- **CHECK YOUR UNDERSTANDING**
a: Answer these questions from the MooTools blog archive, one line each:
(i) In which city was the Joomla conference held?
(ii) About how many individual tests did the team write for MooTools 1.1?
(iii) Roughly what share of the changes between 1.1 and 1.2 is the helper script likely to cover?
b: In the MooTools blog archive, list every member of the MooTools Dev team who is named as helping with the compatibility layer.
c: Carry the MooTools blog archive forward from its last sentence, writing the next part of the post about the Forge.

- **PASSAGE PROVIDED**
━━━━━━━━━━━━━━━━━━━━
Archive for December, 2009

MooTools 1.1 > 1.2 Upgrade Helper

December 31st, 2009 by Aaron N.

Several weeks ago I had the pleasure of addressing a large crowd of Joomla developers at their conference in New York. The Joomla community is a fantastic bunch and the time I spent there talking about MooTools was perhaps some of the best I’ve had. The people present were very interested in MooTools and as well they should be. Joomla ships with MooTools built in and there is a large community of Joomla plugin developers who end up using MooTools because of it. Unfortunately, it still ships with 1.1.

A few months ago we, the MooTools team, decided to start focusing more on helping the Joomla community with their upgrade woes and began to re-address the compatibility code for 1.1 to 1.2 in earnest. When I spoke in New York to the Joomla team there and said that our goal was to have something to help them upgrade available by the end of the year, there was, dare I say, rawkus applause.

Well, here it is, Dec 31, and I’ve kept my promise. With the help of many of the MooTools Dev team (Chris Pojer, Darren Waddell, Nathan White, and others) we’ve finally got a compatibility layer that actually works and, more importantly, helpes you upgrade.

First, it logs warnings to the console (such as Firebug) and helps you find the places in your code that need updating. The script is not a compatibility layer as much as it is an upgrade helper. Hopefully this will help us retire 1.1 for good.

Secondly, easily half of the work, if not more, was spent creating a test environment for it. When MooTools 1.1 came out, we didn’t have a test framework to run against the code. When we released MooTools 1.2, we did, and it shipped with tests for most of the functionality included. So to make this compatibility layer, we had to go write tests for all of 1.1 (about 400 individual tests), then write the upgrade helper, compatibility code, and then run the tests from 1.1 against the 1.2 code base with the upgrade helper loaded. Creating the tests for a deprecated code base is no fun but I’m glad we did, otherwise the compatibility code would be in far worse shape.

But as a result of all that work by the MooTools Dev team, I can say that the helper script we released today is likely to cover about 95% of all the changes between 1.1 and 1.2; the other 5% being essentially un-hackable. Still, for most developers, it should cover all their work.

Seeing 2010 roll in with people dropping 1.1 is a great way to start it. If you’re still running 1.1, now is the time to move on.

You can find out more about the upgrade helper on the MooTools Blog.

The MooTools Plugin Forge

December 10th, 2009 by Aaron N.

For those of you who didn’t notice, MooTools released it’s long vaunted user generated plugin system today – The MooTools Forge [accompanying blog post].
━━━━━━━━━━━━━━━━━━━━
- **DATA RECORDS**

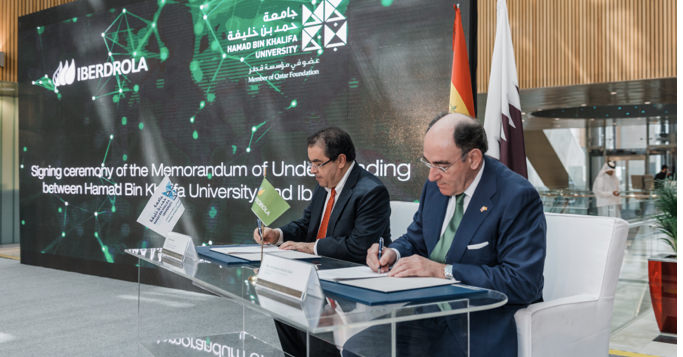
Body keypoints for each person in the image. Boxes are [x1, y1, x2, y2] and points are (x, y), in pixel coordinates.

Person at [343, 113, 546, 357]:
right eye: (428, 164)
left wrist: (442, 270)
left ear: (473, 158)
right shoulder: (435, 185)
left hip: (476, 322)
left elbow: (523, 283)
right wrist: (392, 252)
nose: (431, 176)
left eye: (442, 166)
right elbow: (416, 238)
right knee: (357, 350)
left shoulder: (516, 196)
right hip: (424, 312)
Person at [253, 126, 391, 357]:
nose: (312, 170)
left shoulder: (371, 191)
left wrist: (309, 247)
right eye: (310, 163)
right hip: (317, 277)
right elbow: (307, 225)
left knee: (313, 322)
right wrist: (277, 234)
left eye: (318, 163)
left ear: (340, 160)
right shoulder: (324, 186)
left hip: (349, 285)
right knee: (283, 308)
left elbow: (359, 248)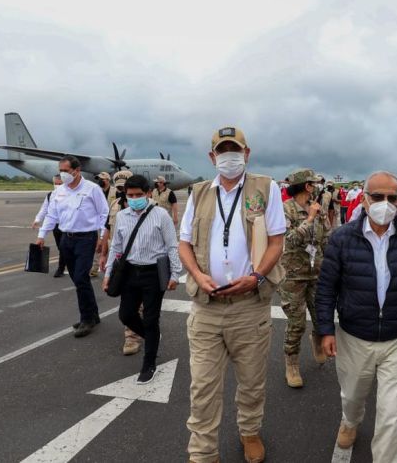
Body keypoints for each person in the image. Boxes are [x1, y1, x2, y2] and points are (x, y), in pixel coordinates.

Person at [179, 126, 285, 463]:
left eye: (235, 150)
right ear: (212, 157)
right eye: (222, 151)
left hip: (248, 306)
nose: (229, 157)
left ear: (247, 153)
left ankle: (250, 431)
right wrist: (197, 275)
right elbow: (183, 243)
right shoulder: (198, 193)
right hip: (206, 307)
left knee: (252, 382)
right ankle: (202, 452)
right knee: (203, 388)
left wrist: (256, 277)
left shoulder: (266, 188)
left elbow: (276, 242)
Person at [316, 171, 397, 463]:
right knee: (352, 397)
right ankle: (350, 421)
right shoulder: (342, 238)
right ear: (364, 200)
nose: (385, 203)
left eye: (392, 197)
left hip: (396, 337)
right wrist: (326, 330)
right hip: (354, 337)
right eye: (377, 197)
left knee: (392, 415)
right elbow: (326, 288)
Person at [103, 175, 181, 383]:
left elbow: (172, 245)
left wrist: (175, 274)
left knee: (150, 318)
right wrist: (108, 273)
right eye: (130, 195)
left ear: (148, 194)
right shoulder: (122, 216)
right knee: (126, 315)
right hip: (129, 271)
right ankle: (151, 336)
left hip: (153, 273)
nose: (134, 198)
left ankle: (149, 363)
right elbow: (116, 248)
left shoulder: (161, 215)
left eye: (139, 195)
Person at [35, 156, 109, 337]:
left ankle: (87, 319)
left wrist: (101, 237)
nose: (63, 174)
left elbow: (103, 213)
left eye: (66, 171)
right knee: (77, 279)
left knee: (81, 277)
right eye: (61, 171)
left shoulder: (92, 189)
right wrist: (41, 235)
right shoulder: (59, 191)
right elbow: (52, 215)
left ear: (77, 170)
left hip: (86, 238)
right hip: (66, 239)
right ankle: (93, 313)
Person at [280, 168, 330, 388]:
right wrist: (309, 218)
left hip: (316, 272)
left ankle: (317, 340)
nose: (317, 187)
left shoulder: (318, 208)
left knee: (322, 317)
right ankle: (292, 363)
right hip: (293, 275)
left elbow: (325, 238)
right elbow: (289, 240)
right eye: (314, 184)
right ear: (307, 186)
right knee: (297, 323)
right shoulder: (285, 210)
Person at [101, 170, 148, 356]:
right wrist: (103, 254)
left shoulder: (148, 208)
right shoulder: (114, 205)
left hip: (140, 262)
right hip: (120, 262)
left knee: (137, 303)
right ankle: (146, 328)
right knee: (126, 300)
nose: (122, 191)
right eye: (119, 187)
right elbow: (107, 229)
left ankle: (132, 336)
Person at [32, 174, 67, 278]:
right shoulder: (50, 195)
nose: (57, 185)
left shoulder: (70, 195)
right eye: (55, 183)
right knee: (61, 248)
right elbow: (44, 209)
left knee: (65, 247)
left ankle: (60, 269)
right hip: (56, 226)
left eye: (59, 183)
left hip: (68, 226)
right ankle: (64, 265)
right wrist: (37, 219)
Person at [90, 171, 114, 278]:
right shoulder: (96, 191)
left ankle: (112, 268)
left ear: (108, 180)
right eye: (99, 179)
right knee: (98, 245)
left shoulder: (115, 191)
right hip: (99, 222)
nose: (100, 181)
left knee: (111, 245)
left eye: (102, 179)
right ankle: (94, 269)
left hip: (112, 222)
━━━━━━━━━━━━━━━━━━━━
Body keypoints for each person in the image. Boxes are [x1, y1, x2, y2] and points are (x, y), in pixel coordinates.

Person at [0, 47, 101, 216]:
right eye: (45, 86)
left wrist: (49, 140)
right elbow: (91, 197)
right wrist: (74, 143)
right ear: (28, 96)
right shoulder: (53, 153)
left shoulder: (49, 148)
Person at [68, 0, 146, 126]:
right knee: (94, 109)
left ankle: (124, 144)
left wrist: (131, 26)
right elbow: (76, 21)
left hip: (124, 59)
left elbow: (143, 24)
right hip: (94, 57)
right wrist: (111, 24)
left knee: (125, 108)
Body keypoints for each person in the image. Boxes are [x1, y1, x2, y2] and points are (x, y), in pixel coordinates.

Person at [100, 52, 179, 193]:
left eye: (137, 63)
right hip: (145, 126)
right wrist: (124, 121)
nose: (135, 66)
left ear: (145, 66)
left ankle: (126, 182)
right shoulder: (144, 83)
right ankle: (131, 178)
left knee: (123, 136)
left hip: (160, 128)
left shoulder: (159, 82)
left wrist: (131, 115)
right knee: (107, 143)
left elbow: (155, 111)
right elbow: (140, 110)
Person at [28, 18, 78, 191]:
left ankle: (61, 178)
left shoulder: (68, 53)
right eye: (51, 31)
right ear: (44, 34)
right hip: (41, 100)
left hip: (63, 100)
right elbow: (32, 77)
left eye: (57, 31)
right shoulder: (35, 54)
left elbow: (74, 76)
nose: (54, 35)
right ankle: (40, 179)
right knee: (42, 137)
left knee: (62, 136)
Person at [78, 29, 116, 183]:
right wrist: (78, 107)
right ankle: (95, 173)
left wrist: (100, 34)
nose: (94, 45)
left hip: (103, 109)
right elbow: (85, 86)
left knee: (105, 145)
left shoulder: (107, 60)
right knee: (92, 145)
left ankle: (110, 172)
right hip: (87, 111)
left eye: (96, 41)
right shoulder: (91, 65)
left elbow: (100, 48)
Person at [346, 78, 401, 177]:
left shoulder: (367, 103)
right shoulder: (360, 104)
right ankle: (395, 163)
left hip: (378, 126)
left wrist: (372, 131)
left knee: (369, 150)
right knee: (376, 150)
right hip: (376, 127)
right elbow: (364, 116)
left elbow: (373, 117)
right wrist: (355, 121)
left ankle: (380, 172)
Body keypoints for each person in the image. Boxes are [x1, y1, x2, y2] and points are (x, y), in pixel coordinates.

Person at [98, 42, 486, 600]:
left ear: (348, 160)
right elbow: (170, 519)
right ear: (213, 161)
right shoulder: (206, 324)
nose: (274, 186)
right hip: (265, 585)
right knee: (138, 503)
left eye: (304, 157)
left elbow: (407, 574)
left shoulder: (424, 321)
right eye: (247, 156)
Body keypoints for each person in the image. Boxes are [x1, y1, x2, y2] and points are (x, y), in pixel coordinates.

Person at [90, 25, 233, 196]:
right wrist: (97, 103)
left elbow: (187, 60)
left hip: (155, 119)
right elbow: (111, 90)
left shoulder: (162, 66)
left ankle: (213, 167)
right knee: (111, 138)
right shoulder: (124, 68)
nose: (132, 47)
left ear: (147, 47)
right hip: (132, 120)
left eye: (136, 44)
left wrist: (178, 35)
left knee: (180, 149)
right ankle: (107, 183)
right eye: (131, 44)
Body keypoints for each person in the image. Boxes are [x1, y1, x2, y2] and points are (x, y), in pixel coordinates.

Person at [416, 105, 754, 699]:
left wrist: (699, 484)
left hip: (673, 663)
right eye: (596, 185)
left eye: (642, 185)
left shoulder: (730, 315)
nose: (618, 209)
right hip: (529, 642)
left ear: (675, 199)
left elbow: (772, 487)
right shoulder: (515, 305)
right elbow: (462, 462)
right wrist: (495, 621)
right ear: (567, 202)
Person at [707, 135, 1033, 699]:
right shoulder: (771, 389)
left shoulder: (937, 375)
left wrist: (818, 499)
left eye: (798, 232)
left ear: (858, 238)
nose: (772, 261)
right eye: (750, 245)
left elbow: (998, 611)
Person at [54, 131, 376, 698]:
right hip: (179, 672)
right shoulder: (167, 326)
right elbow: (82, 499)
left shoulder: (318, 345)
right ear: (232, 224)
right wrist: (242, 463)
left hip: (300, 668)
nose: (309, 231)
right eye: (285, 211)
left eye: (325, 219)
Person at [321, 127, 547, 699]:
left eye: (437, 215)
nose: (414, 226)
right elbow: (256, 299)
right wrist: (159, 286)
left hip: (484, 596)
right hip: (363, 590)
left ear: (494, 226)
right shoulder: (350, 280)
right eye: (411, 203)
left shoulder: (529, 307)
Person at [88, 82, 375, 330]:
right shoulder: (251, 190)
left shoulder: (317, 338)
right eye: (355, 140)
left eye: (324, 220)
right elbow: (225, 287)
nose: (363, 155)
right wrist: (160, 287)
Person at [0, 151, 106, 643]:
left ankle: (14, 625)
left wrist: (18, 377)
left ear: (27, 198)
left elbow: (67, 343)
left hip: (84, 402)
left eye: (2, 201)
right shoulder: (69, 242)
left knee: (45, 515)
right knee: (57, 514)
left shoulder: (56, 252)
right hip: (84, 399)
━━━━━━━━━━━━━━━━━━━━
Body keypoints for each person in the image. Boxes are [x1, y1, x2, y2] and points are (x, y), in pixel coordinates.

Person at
━━━━━━━━━━━━━━━━━━━━
- **ANSWERS GIVEN**
a:
(i) New York
(ii) About 400
(iii) About 95%

b: Chris Pojer, Darren Waddell, Nathan White

c:
First, this is just awesome news, and a big tip-o-the-hat to Guillermo Rauch, who wrote the app. For those of you who have been around our community for the last three years, the forge was always something we were “working on”. There have been many versions created over the last few years, and many other community created initiatives, that didn’t quite do what we wanted. Guillermo jumped in and built a great system, closely integrated with git, that, well, it kicks ass.

The Clientcide Libs

I’ve uploaded four plugins to the forge as part of the launch (Tabswapper, MenuSlider, HoverGroup, and dbug). I chose these because they were just the simplest plugins that I could release; they just don’t depend on much and they do one thing. Releasing Stickywin, for example, represents a much greater challenge.

One of the things the forge requires is individual git repositories for each plugin. This means that I have to split up my one big repo into lots of little ones, rewriting my download builder, docs engine, and other tools to make these things easy to manage. Consequently, moving things into the forge is likely to be a long and laborious task. For the moment, the four plugins I’ve released are just duplicate files of what’s in the single Clientcide repo, but eventually, once I’ve split them all up, I’ll remove all the files from the Clientcide repo and then include them all as submodules. For the time being, they will be duplicates, and releasing them will happen as I have time (which is not very much these days).

Good Times

I’m really excited about MooTools here at the end of 2009. I hope to make a longer post here looking back at all we’ve done this year, but certainly the Forge release will be a big highlight. 2010 has a lot of interesting things coming, I’m sure, but perhaps the thing I’m excited most to see is all the good things that the MooTools community creates and uploads to the Forge.